[Opening Source material section]

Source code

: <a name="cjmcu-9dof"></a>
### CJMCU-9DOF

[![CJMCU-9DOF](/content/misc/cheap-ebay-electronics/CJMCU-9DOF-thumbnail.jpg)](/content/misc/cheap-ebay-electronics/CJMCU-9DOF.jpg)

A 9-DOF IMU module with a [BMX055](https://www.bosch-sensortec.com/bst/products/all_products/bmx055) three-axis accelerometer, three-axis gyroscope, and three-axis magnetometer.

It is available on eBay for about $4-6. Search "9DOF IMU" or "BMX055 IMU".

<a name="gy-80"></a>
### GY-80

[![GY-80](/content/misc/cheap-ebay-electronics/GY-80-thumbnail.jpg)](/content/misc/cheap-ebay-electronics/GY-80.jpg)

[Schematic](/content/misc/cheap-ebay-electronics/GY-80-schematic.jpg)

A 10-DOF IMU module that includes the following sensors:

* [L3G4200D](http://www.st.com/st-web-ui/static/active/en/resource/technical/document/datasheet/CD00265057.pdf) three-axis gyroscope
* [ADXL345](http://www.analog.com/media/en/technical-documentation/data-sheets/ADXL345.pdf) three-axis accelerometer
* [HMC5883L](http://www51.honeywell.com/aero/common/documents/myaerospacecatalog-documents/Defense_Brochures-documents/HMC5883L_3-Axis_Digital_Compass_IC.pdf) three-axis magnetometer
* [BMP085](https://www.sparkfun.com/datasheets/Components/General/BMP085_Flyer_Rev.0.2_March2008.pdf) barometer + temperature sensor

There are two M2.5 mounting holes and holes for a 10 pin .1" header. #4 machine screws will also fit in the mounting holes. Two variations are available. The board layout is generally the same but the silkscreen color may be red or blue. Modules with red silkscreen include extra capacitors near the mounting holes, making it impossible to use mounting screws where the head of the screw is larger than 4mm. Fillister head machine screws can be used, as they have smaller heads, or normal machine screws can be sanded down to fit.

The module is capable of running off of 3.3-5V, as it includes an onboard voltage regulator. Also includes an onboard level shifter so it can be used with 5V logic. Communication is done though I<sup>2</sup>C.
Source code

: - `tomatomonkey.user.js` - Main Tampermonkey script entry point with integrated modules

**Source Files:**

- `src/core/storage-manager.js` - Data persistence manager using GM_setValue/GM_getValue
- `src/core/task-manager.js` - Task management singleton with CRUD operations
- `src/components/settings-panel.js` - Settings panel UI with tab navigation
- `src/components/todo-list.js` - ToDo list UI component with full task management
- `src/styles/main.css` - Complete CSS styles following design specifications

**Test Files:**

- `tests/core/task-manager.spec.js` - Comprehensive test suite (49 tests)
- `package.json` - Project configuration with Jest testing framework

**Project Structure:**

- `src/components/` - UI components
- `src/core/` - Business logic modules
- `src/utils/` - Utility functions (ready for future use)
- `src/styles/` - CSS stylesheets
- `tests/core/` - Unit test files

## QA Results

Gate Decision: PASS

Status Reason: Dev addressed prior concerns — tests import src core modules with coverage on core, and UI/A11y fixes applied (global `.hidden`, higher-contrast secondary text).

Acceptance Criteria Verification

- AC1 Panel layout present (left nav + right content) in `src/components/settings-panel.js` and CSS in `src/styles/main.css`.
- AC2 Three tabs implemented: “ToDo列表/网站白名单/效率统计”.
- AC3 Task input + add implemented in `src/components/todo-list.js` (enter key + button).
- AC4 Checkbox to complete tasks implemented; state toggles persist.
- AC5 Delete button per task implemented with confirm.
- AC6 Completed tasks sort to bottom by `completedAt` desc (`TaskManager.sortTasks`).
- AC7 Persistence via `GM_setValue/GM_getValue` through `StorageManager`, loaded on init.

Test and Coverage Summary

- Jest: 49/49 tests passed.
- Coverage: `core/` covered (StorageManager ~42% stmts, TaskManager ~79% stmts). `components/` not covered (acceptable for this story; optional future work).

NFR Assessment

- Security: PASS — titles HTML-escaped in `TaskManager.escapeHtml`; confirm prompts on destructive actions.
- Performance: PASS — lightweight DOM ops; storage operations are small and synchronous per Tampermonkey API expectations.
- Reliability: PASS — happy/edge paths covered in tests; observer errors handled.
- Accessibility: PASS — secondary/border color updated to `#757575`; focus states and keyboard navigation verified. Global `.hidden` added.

[Closing Source material section]

Pull out each line of the listing above that contains the string "misc".

[![CJMCU-9DOF](/content/misc/cheap-ebay-electronics/CJMCU-9DOF-thumbnail.jpg)](/content/misc/cheap-ebay-electronics/CJMCU-9DOF.jpg)
[![GY-80](/content/misc/cheap-ebay-electronics/GY-80-thumbnail.jpg)](/content/misc/cheap-ebay-electronics/GY-80.jpg)
[Schematic](/content/misc/cheap-ebay-electronics/GY-80-schematic.jpg)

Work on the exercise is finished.